Darby stared at the sailing rocks; the roars were like slaps across her face. Even from this height she could see the tears on Sarah Casey's face, the look of abandonment and hopelessness on Casey's. He had been broken. Shattered. Physically and mentally. He looked dead on that wheel — a medieval wheel used as a torture device. St Catherine of Alexandria had been tortured on such a device, and when the wheel broke, they beheaded her on a guillotine.

Darby looked at the table set up at the end of the Archon's throne, a table stocked with strange and ancient torturing devices. She saw a metal-framed helmet with blades on each side that sat right above the ears. Saw spiked instruments and whips and metal vices used to crush bone. Collars lined with metal teeth.

You can't save them, a voice said.

She knew that, logically. She couldn't take them on without weapons. Without a small army at her back. And yet she didn't move, because the crowd gathered below was waiting for her to enter the room — waiting for her to kill Casey or his daughter. Or both.

You can't take on these crazies by yourself. You'll need help.
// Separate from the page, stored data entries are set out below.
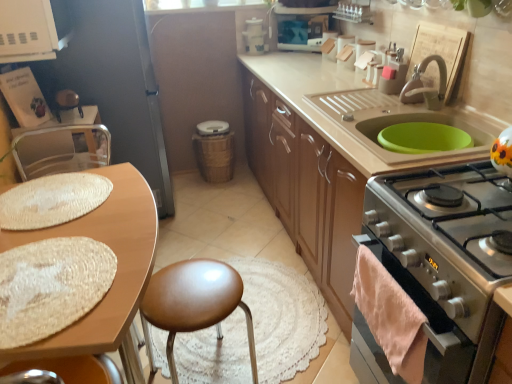
Question: Is woven brown trash can at center, arranged as the second appliance when viewed from the right, a part of white plastic container at upper center, acting as the 2th appliance starting from the left?

Choices:
 (A) yes
 (B) no

Answer: (B)

Question: Does white plastic container at upper center, acting as the 2th appliance starting from the left, appear on the left side of woven brown trash can at center, which appears as the first appliance when viewed from the left?

Choices:
 (A) no
 (B) yes

Answer: (A)

Question: Does white plastic container at upper center, which is counted as the second appliance, starting from the bottom, have a greater height compared to woven brown trash can at center, positioned as the 1th appliance in bottom-to-top order?

Choices:
 (A) no
 (B) yes

Answer: (A)

Question: Is white plastic container at upper center, acting as the 2th appliance starting from the left, closer to camera compared to woven brown trash can at center, positioned as the 1th appliance in bottom-to-top order?

Choices:
 (A) no
 (B) yes

Answer: (B)

Question: Considering the relative positions of white plastic container at upper center, which is counted as the second appliance, starting from the bottom, and woven brown trash can at center, arranged as the second appliance when viewed from the right, in the image provided, is white plastic container at upper center, which is counted as the second appliance, starting from the bottom, behind woven brown trash can at center, arranged as the second appliance when viewed from the right,?

Choices:
 (A) yes
 (B) no

Answer: (B)

Question: Would you say brown leather stool at center is to the left or to the right of matte wood cabinets at center in the picture?

Choices:
 (A) right
 (B) left

Answer: (B)

Question: Is point (172, 306) positioned closer to the camera than point (374, 170)?

Choices:
 (A) farther
 (B) closer

Answer: (A)

Question: Is brown leather stool at center taller or shorter than matte wood cabinets at center?

Choices:
 (A) short
 (B) tall

Answer: (A)

Question: Is brown leather stool at center wider or thinner than matte wood cabinets at center?

Choices:
 (A) wide
 (B) thin

Answer: (B)

Question: Is matte wood cabinets at center taller or shorter than green rubber mat at upper right?

Choices:
 (A) tall
 (B) short

Answer: (A)

Question: Looking at their shapes, would you say matte wood cabinets at center is wider or thinner than green rubber mat at upper right?

Choices:
 (A) thin
 (B) wide

Answer: (B)

Question: Looking at the image, does matte wood cabinets at center seem bigger or smaller compared to green rubber mat at upper right?

Choices:
 (A) small
 (B) big

Answer: (B)

Question: Considering the relative positions of matte wood cabinets at center and green rubber mat at upper right in the image provided, is matte wood cabinets at center to the left or to the right of green rubber mat at upper right?

Choices:
 (A) left
 (B) right

Answer: (A)

Question: Would you say green rubber mat at upper right is inside or outside metallic silver chair at left?

Choices:
 (A) inside
 (B) outside

Answer: (B)

Question: From a real-world perspective, is green rubber mat at upper right positioned above or below metallic silver chair at left?

Choices:
 (A) below
 (B) above

Answer: (B)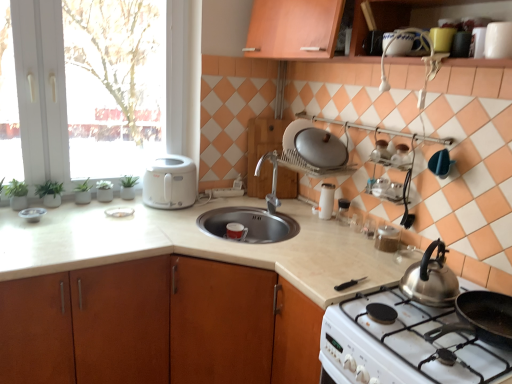
At what (x,y) coordinates should I click in order to perform the action: click on vacant space that's between green matte plant at left and white glossy plate at left, the second appliance positioned from the back. Please return your answer as a coordinate pair (x, y). The width and height of the screenshot is (512, 384). Looking at the image, I should click on (83, 206).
Yes. That made perfect sense. She couldn't do this by herself, but if she left now, what would happen to Casey and his daughter? They could be dead by the time help arrived.

If you want to save them, you need to save yourself first. You're their only chance for survival now, so get moving.
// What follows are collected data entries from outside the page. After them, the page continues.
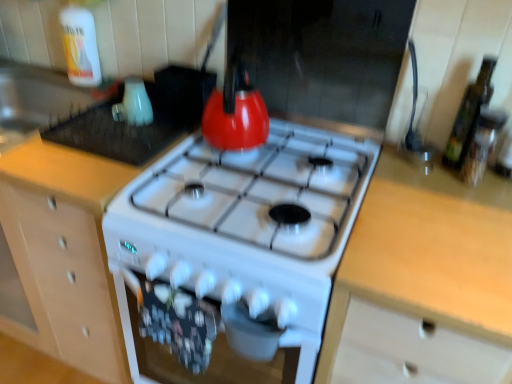
In order to face white glossy kettle at upper left, placed as the 2th appliance when sorted from right to left, should I rotate leftwards or rightwards?

You should look left and rotate roughly 16.099 degrees.

Locate an element on the screen. wooden cabinet at center is located at coordinates (64, 252).

Considering the relative positions of wooden cabinet at center and green glass bottle at right, the 2th bottle in the back-to-front sequence, in the image provided, is wooden cabinet at center to the left or to the right of green glass bottle at right, the 2th bottle in the back-to-front sequence,?

In the image, wooden cabinet at center appears on the left side of green glass bottle at right, the 2th bottle in the back-to-front sequence.

Which is farther, (55, 228) or (496, 62)?

The point (55, 228) is more distant.

Considering the relative sizes of white glossy kettle at upper left, placed as the 2th appliance when sorted from right to left, and light wood countertop at right in the image provided, is white glossy kettle at upper left, placed as the 2th appliance when sorted from right to left, taller than light wood countertop at right?

Incorrect, the height of white glossy kettle at upper left, placed as the 2th appliance when sorted from right to left, is not larger of that of light wood countertop at right.

Is white glossy kettle at upper left, the 1th appliance when ordered from left to right, situated inside light wood countertop at right or outside?

white glossy kettle at upper left, the 1th appliance when ordered from left to right, lies outside light wood countertop at right.

Considering their positions, is white glossy kettle at upper left, the 1th appliance when ordered from left to right, located in front of or behind light wood countertop at right?

Visually, white glossy kettle at upper left, the 1th appliance when ordered from left to right, is located behind light wood countertop at right.

From a real-world perspective, who is located lower, green glass bottle at right, which is counted as the first bottle, starting from the front, or wooden cabinet at center?

From a 3D spatial view, wooden cabinet at center is below.

From the image's perspective, does green glass bottle at right, the 2th bottle from the top, appear higher than wooden cabinet at center?

Yes, from the image's perspective, green glass bottle at right, the 2th bottle from the top, is above wooden cabinet at center.

Who is bigger, green glass bottle at right, which is counted as the first bottle, starting from the front, or wooden cabinet at center?

With larger size is wooden cabinet at center.

Identify the location of bottle on the right of light wood countertop at right. The height and width of the screenshot is (384, 512). (469, 115).

From a real-world perspective, is light wood countertop at right physically above green glass bottle at right, the 1th bottle viewed from the right?

No.

Between light wood countertop at right and green glass bottle at right, the second bottle viewed from the left, which one is positioned in front?

light wood countertop at right is closer to the camera.

Consider the image. Are light wood countertop at right and green glass bottle at right, the 2th bottle in the back-to-front sequence, far apart?

Actually, light wood countertop at right and green glass bottle at right, the 2th bottle in the back-to-front sequence, are a little close together.

Does green glass bottle at right, the 1th bottle viewed from the right, turn towards white glossy kettle at upper left, the 1th appliance when ordered from left to right?

No, green glass bottle at right, the 1th bottle viewed from the right, is not facing towards white glossy kettle at upper left, the 1th appliance when ordered from left to right.

Is point (475, 122) closer or farther from the camera than point (122, 106)?

Point (475, 122).

Is white glossy kettle at upper left, the 1th appliance when ordered from left to right, not close to wooden cabinet at center?

Actually, white glossy kettle at upper left, the 1th appliance when ordered from left to right, and wooden cabinet at center are a little close together.

Is wooden cabinet at center located within white glossy kettle at upper left, the 1th appliance when ordered from left to right?

Actually, wooden cabinet at center is outside white glossy kettle at upper left, the 1th appliance when ordered from left to right.

Considering the positions of objects white glossy kettle at upper left, the 1th appliance when ordered from left to right, and wooden cabinet at center in the image provided, who is more to the left, white glossy kettle at upper left, the 1th appliance when ordered from left to right, or wooden cabinet at center?

Positioned to the left is wooden cabinet at center.

Can you see wooden cabinet at center touching light wood countertop at right?

They are not placed beside each other.

Is point (51, 333) closer or farther from the camera than point (454, 350)?

Clearly, point (51, 333) is more distant from the camera than point (454, 350).

Is light wood countertop at right at the back of wooden cabinet at center?

No, light wood countertop at right is not at the back of wooden cabinet at center.

From the image's perspective, starting from the wooden cabinet at center, which bottle is the 1st one above? Please provide its 2D coordinates.

[(469, 115)]

Where is `appliance that is the 2nd one when counting leftward from the light wood countertop at right`? The image size is (512, 384). appliance that is the 2nd one when counting leftward from the light wood countertop at right is located at coordinates (134, 104).

Looking at the image, which one is located further to green glass bottle at right, which is counted as the 1th bottle, starting from the bottom, matte white kettle at upper left, marked as the 2th appliance in a left-to-right arrangement, or white glossy kettle at upper left, placed as the 2th appliance when sorted from right to left?

Among the two, white glossy kettle at upper left, placed as the 2th appliance when sorted from right to left, is located further to green glass bottle at right, which is counted as the 1th bottle, starting from the bottom.

Estimate the real-world distances between objects in this image. Which object is closer to light wood countertop at right, white glossy kettle at upper left, placed as the 2th appliance when sorted from right to left, or wooden cabinet at center?

Among the two, wooden cabinet at center is located nearer to light wood countertop at right.

From the image, which object appears to be nearer to wooden cabinet at center, translucent plastic bottle at upper left, arranged as the 2th bottle when viewed from the right, or white glossy kettle at upper left, the 1th appliance when ordered from left to right?

white glossy kettle at upper left, the 1th appliance when ordered from left to right, is closer to wooden cabinet at center.

Estimate the real-world distances between objects in this image. Which object is further from light wood countertop at right, wooden cabinet at center or matte white kettle at upper left, the first appliance from the right?

wooden cabinet at center lies further to light wood countertop at right than the other object.

From the image, which object appears to be farther from wooden cabinet at center, light wood countertop at right or translucent plastic bottle at upper left, which appears as the 1th bottle when viewed from the top?

The object further to wooden cabinet at center is light wood countertop at right.

Considering their positions, is white glossy kettle at upper left, placed as the 2th appliance when sorted from right to left, positioned further to translucent plastic bottle at upper left, which appears as the 1th bottle when viewed from the top, than light wood countertop at right?

Based on the image, light wood countertop at right appears to be further to translucent plastic bottle at upper left, which appears as the 1th bottle when viewed from the top.

From the image, which object appears to be nearer to matte white kettle at upper left, the first appliance from the right, green glass bottle at right, the second bottle viewed from the left, or white glossy kettle at upper left, placed as the 2th appliance when sorted from right to left?

white glossy kettle at upper left, placed as the 2th appliance when sorted from right to left, lies closer to matte white kettle at upper left, the first appliance from the right, than the other object.

Considering their positions, is matte white kettle at upper left, marked as the 2th appliance in a left-to-right arrangement, positioned closer to translucent plastic bottle at upper left, positioned as the 1th bottle in back-to-front order, than green glass bottle at right, which is counted as the 1th bottle, starting from the bottom?

matte white kettle at upper left, marked as the 2th appliance in a left-to-right arrangement, is closer to translucent plastic bottle at upper left, positioned as the 1th bottle in back-to-front order.

Find the location of a particular element. Image resolution: width=512 pixels, height=384 pixels. bottle located between wooden cabinet at center and light wood countertop at right in the left-right direction is located at coordinates [x=80, y=46].

You are a GUI agent. You are given a task and a screenshot of the screen. Output one action in this format:
    pyautogui.click(x=<x>, y=<y>)
    Task: Click on the counter between white glossy kettle at upper left, the 1th appliance when ordered from left to right, and green glass bottle at right, the 1th bottle viewed from the right, in the horizontal direction
    
    Given the screenshot: What is the action you would take?
    pyautogui.click(x=428, y=274)

Where is `counter situated between wooden cabinet at center and green glass bottle at right, which is counted as the 1th bottle, starting from the bottom, from left to right`? This screenshot has width=512, height=384. counter situated between wooden cabinet at center and green glass bottle at right, which is counted as the 1th bottle, starting from the bottom, from left to right is located at coordinates (428, 274).

Where is `bottle between wooden cabinet at center and green glass bottle at right, the second bottle viewed from the left, from left to right`? bottle between wooden cabinet at center and green glass bottle at right, the second bottle viewed from the left, from left to right is located at coordinates (80, 46).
Darby backed away and climbed the cold metal ladder that stretched high into darkness. At the top she found a hatch.

It was locked.

Panic fluttered through her limbs and then vanished when one of the keys worked on the padlock. Darby pushed the hatch open and climbed outside, into woods lit up by a bright moon.

She eased the hatch shut and started moving through the cold air, telling herself she had done the right thing. She hated running away — she had never run from anything in her life — but she knew this time she had no choice. She breathed in the cold air, trying to ignore the primitive part of herself that rejoiced at being free. At being alive.